The comparison of CRC and normal LLM + Ranker
(Weakness 2) For the second stage, CRC, how about this process compared to a normal LLM + Ranker? They share the same function. The improvement gain of CRC in Table 3 is marginal.
Thank you for your suggestions. The functionality of the CRC module differs from that of LLM+Ranker. While LLM+Ranker is used to re-rank retrieved documents, CRC mitigates the influence of irrelevant noise during model inference by constructing reference documents.
In addition, our overall approach is distinctly different from LLM+Ranker. Our method uniquely incorporates the impact of lexical diversity, enabling finer-grained relevance assessments. In contrast, LLM+Ranker relies solely on the overall query semantics, overlooking the influence of lexical diversity. In Appendix C, we present a performance comparison between our approach and methods combining LLM with various rankers.

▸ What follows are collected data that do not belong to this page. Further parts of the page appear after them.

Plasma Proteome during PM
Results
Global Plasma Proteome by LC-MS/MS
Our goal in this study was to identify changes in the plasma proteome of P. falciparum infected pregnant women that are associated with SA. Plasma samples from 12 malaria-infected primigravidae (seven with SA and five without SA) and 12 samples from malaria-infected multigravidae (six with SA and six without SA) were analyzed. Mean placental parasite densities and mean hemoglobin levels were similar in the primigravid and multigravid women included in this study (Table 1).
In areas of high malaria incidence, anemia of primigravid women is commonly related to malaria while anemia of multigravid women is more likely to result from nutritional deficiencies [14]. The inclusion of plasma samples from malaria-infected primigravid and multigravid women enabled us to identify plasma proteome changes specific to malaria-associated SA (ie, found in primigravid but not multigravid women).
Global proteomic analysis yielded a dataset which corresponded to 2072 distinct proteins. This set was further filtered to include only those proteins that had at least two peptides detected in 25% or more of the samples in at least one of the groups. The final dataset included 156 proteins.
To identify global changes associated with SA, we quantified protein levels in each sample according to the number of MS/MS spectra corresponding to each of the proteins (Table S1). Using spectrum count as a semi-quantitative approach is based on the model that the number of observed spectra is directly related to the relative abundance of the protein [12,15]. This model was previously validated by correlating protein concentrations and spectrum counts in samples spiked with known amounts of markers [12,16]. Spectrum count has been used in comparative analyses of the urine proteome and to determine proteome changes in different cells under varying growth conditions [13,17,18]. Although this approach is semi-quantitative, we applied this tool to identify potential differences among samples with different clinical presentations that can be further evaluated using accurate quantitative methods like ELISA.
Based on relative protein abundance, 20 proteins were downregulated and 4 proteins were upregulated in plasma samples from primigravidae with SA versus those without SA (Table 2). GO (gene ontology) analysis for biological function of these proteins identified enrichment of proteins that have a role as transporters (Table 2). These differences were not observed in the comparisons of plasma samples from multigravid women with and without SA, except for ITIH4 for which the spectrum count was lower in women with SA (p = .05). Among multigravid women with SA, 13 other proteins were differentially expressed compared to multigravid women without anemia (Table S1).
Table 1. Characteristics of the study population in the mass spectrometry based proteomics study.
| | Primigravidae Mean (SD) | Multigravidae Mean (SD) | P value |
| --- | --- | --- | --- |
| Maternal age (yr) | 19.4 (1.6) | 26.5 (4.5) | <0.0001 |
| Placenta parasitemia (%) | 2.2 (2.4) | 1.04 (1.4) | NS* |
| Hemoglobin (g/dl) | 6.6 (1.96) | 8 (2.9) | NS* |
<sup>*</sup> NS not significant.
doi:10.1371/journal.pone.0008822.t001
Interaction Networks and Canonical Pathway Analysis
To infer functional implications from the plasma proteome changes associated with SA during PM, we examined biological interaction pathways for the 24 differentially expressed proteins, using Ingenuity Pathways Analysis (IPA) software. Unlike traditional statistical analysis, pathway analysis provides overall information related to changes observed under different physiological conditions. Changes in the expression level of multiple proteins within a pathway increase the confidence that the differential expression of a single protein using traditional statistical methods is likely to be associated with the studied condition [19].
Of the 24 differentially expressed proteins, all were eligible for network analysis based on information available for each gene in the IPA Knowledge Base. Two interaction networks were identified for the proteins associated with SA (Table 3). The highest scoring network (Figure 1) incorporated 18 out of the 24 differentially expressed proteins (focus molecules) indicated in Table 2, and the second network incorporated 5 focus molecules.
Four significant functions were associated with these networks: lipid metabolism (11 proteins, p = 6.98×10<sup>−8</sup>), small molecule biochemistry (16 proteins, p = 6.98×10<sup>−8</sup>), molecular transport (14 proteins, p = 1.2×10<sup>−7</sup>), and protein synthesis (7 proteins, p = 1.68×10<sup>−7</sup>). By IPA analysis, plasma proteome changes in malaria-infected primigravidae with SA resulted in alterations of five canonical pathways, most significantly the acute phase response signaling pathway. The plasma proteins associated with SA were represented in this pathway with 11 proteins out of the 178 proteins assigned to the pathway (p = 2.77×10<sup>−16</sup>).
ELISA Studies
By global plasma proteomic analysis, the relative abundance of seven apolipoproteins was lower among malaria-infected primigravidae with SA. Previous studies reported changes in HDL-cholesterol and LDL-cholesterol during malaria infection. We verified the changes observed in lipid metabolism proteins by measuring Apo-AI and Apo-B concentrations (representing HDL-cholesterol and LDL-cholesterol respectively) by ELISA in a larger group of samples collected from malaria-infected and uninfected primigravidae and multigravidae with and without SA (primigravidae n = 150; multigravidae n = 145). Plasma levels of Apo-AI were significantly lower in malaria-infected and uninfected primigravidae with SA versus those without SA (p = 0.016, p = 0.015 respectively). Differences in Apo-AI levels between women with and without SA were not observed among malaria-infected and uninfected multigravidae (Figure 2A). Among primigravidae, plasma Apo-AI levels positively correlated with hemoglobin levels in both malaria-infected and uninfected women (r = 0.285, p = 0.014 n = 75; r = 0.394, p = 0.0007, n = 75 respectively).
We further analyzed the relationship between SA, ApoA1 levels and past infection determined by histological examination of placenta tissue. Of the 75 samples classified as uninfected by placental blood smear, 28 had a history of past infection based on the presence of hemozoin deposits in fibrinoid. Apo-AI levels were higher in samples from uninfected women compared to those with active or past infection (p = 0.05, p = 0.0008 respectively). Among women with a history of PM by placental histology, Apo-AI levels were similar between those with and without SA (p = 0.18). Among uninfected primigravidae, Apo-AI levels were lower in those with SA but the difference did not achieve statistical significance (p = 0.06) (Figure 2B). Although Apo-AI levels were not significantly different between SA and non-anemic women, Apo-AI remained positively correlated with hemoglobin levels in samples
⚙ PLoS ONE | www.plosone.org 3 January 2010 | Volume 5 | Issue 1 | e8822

Additionally, although CRC alone provides limited performance improvement as shown in Table 3, combining it with DRA leads to further performance gains. On the PopQA dataset, CRC+DRA achieves a significant 4.5% increase in accuracy compared to DRA alone. This improvement is due to CRC's ability to construct reference input by selecting retrieved documents that share some similarity with the query but are actually irrelevant. This effectively simulates the presence of strong distracting irrelevant information within the retrieved documents, thereby mitigating its impact through contrastive decoding.
Thanks for your response. I prefer to maintain my score.
Thanks for your feedback! We're grateful for your constructive comments. We'd be glad to have more discussions in case you have additional questions and suggestions.
We thank all the reviewers for their thoughtful and valuable feedback! We have conducted additional experiments and revised the paper based on the reviews. We highlighted all changes in red. We also included more results and analysis to make the paper more comprehensive. For ease of reading, we have appended the Appendix, which was previously included in the Supplementary Material, to the end of the main text.
Below is a summary of the main changes. Please let us know if you have further questions.
| Change | Section | Related Reviewers |
| Analysis of lexical diversity | Appendix E | Reviewer af8N |
| More analysis of generalization | Appendix C | Reviewer af8N, Reviewer CJVL |
| Analysis of efficiency | Appendix C | Reviewer eYsj, Reviewer CJVL |
| Analysis of training data | Appendix D | Reviewer eYsj, Reviewer CJVL |
| Add more details of experimental setup | Section 4.1 and Appendix C | Reviewer CJVL |
| Analysis of individual components within DRA | Appendix C | Reviewer CJVL |
I have read and agree with the venue's withdrawal policy on behalf of myself and my co-authors.